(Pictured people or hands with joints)

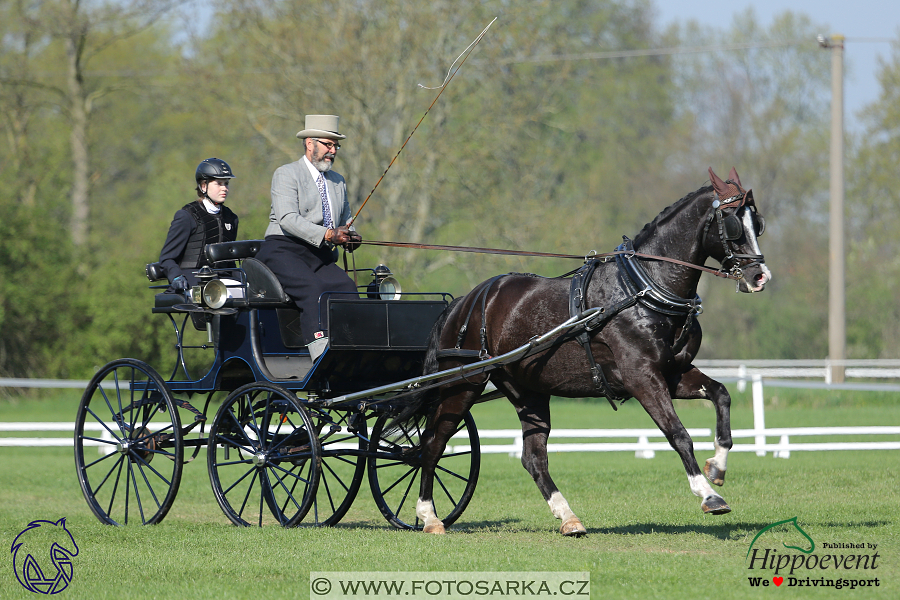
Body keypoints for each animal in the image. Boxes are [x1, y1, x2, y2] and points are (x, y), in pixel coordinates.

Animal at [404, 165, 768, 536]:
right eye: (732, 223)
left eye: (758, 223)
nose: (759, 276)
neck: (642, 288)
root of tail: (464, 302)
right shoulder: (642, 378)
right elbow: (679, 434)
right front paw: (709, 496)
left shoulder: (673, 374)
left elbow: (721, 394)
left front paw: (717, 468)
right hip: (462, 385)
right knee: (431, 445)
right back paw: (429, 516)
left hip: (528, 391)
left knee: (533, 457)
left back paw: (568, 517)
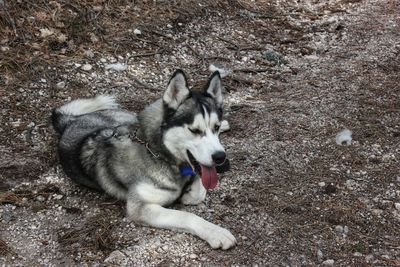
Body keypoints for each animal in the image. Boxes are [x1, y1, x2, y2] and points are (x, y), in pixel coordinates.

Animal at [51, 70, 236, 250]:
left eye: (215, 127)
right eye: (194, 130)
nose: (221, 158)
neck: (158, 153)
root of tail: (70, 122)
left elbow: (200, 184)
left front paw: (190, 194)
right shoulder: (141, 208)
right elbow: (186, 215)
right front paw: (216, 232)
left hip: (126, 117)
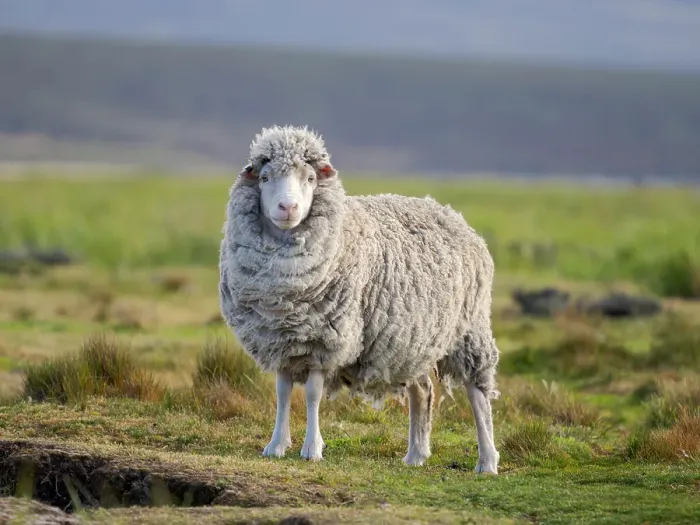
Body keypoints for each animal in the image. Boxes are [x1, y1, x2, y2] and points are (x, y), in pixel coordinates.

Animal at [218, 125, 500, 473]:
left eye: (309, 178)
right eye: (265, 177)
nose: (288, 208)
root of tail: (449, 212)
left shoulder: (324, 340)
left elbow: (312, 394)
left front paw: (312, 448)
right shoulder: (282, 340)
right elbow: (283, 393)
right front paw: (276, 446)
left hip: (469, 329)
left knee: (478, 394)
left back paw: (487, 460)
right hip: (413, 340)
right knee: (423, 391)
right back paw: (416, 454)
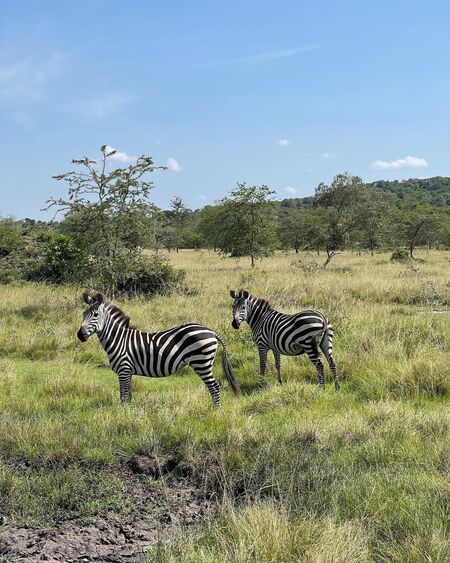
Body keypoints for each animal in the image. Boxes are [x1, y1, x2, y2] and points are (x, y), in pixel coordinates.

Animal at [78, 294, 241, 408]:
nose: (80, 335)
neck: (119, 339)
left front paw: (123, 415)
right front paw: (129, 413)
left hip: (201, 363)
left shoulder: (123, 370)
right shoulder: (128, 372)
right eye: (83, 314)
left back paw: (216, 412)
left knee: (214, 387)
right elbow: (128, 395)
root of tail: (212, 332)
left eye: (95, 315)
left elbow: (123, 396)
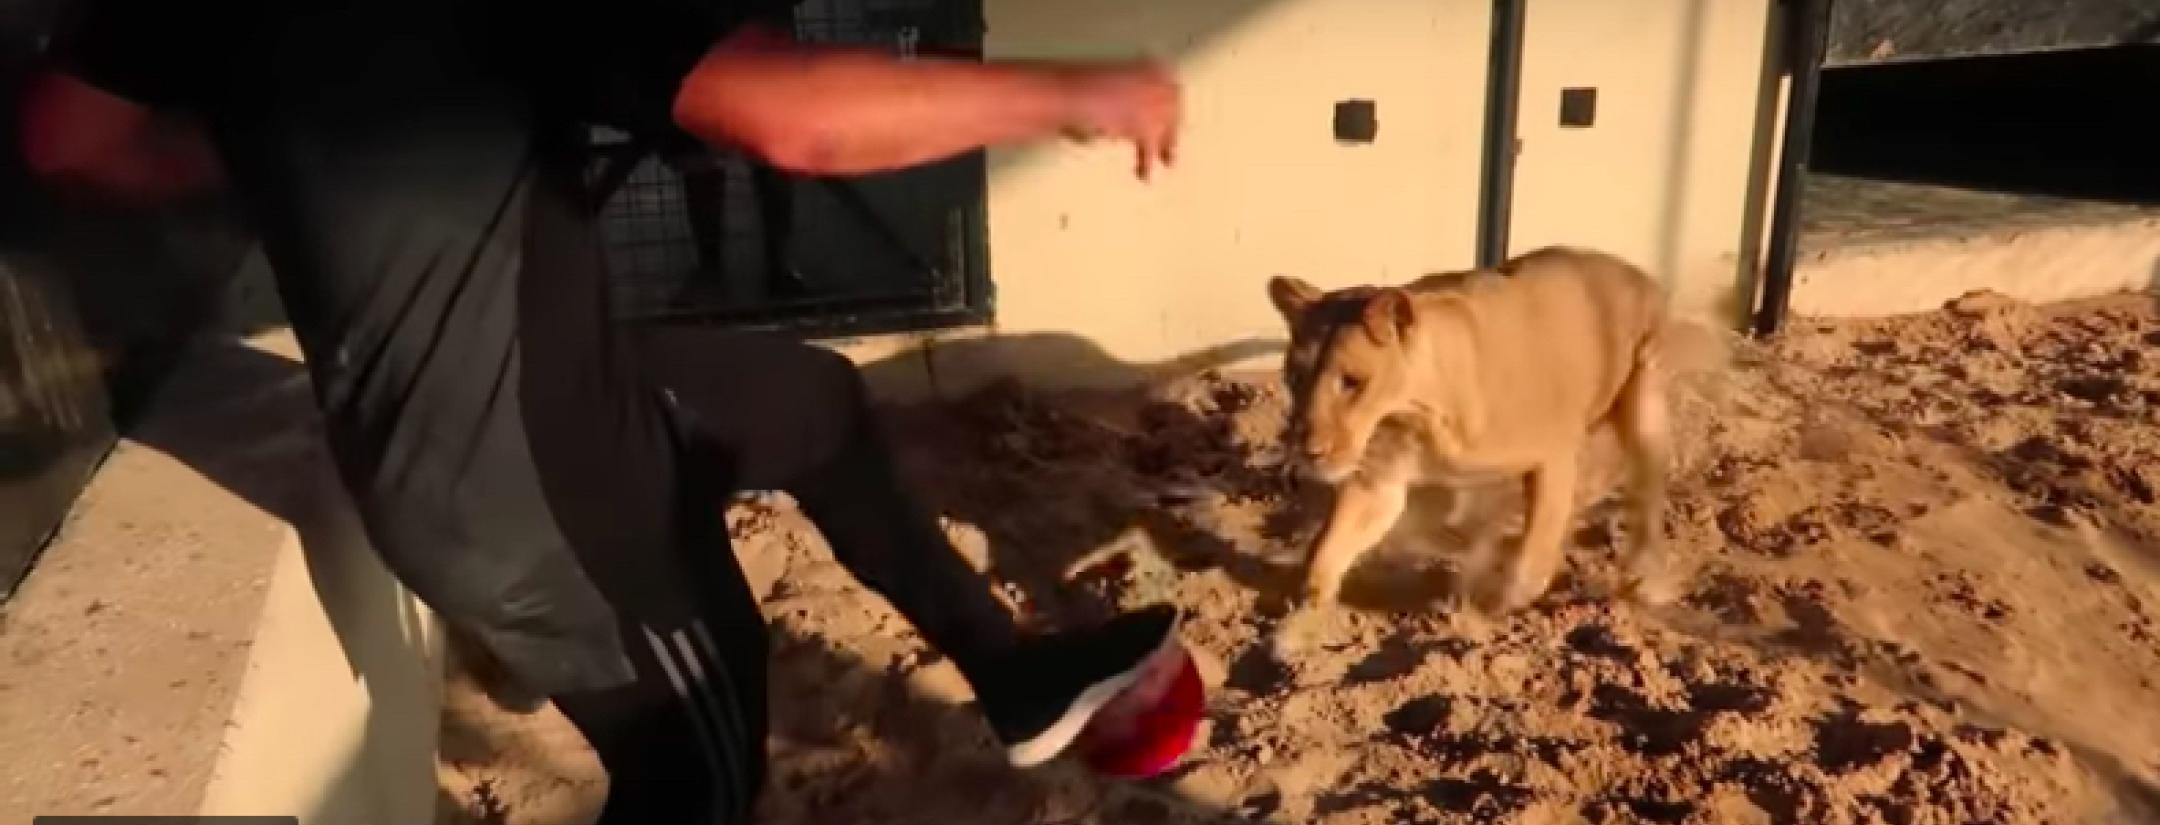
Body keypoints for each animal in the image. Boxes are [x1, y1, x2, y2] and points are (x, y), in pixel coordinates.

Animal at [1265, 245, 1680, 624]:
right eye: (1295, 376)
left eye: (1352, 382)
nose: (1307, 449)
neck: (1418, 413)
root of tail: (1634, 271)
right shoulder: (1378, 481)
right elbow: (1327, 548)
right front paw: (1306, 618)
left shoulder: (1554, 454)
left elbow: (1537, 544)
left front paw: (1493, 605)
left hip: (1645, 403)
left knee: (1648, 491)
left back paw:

**Assignment**
For the data above, state how many lines contain "root"; the number is the whole answer.

**Answer for the task**
5